文本节选 →
=====

就是在那里认识了魏博厚先生,那时令我最羡慕的是他的书摊上总会有一些当时不宜买到的好书,虽然书的价格高的让人咋舌,但总让你不愿离去,向饥饿的孩子看到食品橱窗摆放的点心,垂涎欲滴。意大利作家薄加邱的《十日谈》青岛新华书店总只有20本进货,在他的书摊中竟赫然摆着,他那副得益的面孔,俨然向今天的“阔佬门”开着加长卡迪拉克招摇过市一样。我那时月薪不足三十元,在他的书摊一本薄加邱《十日谈》开价50元一本,决不讨价。当时经济拮据的我对他的拥有既羡慕又记恨,最初我真的把他看成一个黑心书商。为了一套《中国十大喜剧》、《中国十大悲剧》的价格问题,足足用了一周的时间和他讨价还价,最后他还是给了我可接受的价格,从那时起我们逐渐开始熟悉。
当你逐渐走进一个人的真实生活以后,你才越来越感觉最初的印象是不准确的。他是一个书商,但也是一个读书的人,更是一个有理想、有抱负的年轻人。为了他的理想,他大胆的离开了青岛电子元件五厂,自己扔了“铁饭碗”,选择了卖书、收书、读书的“自由生活”。他对书的那份特定情感和选择,还有他的那种桀骜不驯的性格,注定了在急剧变化的今天所遇到的悲凉和凄惨,他短暂的一生,是一种性格悲剧,也是时代的悲剧。
他的父亲曾是北海舰队的军人,八十年代初专业回了四川的老家,倔强的魏博厚自己留了下来,住在青城路26号他父亲留下来的两间平房里。在他的家中除了一张单人床以外,就是一个陈旧的写字台,其他的空间全都是放书的纸箱和凌乱堆放的书籍,给我的感觉不象是家,而是一个批发图书的仓库。在八十年代初期拥有如此之多的图书就是精神贵族。在他身边的几个书友几乎每天都聚在他家里面谈天说地,在他开怀的笑中能感受到他内心的满足。
中国的历史自从进入了二十世纪八十年代后期,政治、经济、文化和百姓的观念以超乎寻常的速度在发展和变化,这种发展和变化也改变了以前的文化匮乏的状况,图书市场的急速发展,文化娱乐场所的出现,录像机的普及,向滚滚而来的洪水,顷刻间让人不知所措。在“十亿人民九亿商”的特殊年代,靠摆书摊卖书为生的魏博厚的生存之路逼到了险境。他之后在青岛市市北区热河路靠近辽宁陆的地方开了岛城当时为数不多的个人书屋,取名“博厚书屋”继续从事他的老本行,收旧书,卖就书。但我当时的感觉,如此经营不合时宜,当我向他坦明我的观点时,他带着一丝不快的回答“我就是一个不合时宜的人”。

=====

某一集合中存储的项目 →
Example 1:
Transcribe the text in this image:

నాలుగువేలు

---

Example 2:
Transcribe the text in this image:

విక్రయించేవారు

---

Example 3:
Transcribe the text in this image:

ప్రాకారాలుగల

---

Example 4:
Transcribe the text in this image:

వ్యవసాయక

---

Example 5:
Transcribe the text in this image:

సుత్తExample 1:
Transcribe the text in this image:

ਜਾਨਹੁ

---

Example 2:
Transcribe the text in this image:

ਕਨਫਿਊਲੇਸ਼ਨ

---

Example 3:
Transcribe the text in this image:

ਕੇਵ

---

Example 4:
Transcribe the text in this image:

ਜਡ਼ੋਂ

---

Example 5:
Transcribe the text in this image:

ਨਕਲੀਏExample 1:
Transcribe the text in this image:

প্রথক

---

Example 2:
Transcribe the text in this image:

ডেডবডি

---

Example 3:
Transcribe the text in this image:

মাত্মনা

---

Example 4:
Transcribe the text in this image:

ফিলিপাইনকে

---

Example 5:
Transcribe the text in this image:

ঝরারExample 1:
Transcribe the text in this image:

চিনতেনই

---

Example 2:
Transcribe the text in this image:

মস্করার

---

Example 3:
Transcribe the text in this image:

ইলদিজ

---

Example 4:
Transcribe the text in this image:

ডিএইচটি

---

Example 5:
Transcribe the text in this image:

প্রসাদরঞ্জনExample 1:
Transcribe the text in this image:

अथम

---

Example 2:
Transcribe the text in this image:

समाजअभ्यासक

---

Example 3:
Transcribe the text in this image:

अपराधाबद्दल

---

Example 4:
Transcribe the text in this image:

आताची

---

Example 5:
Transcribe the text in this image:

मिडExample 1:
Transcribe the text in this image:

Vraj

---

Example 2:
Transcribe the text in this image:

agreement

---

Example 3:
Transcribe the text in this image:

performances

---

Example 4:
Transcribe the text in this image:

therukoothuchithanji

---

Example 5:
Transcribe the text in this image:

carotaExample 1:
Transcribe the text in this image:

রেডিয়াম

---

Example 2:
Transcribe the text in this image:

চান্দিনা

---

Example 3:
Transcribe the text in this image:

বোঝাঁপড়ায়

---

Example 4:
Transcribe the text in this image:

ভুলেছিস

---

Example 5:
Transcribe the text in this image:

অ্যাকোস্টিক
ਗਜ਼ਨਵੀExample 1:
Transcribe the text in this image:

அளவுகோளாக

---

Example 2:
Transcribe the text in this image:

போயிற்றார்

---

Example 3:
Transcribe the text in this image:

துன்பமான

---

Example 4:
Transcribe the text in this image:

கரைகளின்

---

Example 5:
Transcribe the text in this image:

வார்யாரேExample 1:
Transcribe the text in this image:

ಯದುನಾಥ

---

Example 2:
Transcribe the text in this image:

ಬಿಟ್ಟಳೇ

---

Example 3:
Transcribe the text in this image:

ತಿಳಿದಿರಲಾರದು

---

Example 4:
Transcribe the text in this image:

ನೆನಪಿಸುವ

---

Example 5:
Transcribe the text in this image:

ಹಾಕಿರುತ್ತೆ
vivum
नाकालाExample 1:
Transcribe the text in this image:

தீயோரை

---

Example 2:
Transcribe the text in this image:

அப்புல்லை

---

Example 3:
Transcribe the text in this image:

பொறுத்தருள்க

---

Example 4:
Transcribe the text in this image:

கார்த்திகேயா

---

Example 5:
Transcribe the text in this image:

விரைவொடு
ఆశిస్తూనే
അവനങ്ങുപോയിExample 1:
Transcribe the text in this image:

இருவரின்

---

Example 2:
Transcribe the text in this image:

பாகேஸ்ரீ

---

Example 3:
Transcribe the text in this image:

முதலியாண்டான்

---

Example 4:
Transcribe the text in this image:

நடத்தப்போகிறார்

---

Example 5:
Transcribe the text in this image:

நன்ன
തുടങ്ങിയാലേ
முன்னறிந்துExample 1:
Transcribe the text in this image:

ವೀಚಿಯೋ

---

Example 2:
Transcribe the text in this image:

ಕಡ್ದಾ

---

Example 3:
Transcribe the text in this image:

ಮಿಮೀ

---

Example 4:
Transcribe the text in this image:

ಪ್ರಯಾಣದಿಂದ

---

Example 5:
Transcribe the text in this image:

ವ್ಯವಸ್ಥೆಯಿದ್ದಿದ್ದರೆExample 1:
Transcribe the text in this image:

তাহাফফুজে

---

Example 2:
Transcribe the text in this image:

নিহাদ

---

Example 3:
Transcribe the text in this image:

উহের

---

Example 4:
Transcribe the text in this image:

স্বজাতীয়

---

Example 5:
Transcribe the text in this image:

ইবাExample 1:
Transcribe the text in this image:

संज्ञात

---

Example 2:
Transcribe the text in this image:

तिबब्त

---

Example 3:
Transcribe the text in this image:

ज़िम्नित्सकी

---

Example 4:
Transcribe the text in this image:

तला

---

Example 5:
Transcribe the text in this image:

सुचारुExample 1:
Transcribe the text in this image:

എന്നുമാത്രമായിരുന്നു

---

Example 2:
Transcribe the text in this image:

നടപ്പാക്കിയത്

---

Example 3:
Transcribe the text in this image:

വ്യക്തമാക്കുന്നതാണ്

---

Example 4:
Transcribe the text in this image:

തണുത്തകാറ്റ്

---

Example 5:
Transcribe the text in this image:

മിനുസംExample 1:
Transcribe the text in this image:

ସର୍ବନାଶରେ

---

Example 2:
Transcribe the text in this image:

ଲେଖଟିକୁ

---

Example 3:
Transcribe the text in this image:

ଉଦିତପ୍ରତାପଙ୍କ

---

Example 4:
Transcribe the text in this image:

=====

任务说明 → 根据节选,魏博厚为了理想离开的是哪家工厂? 请只依据节选作答。

参考答案 → 青岛电子元件五厂。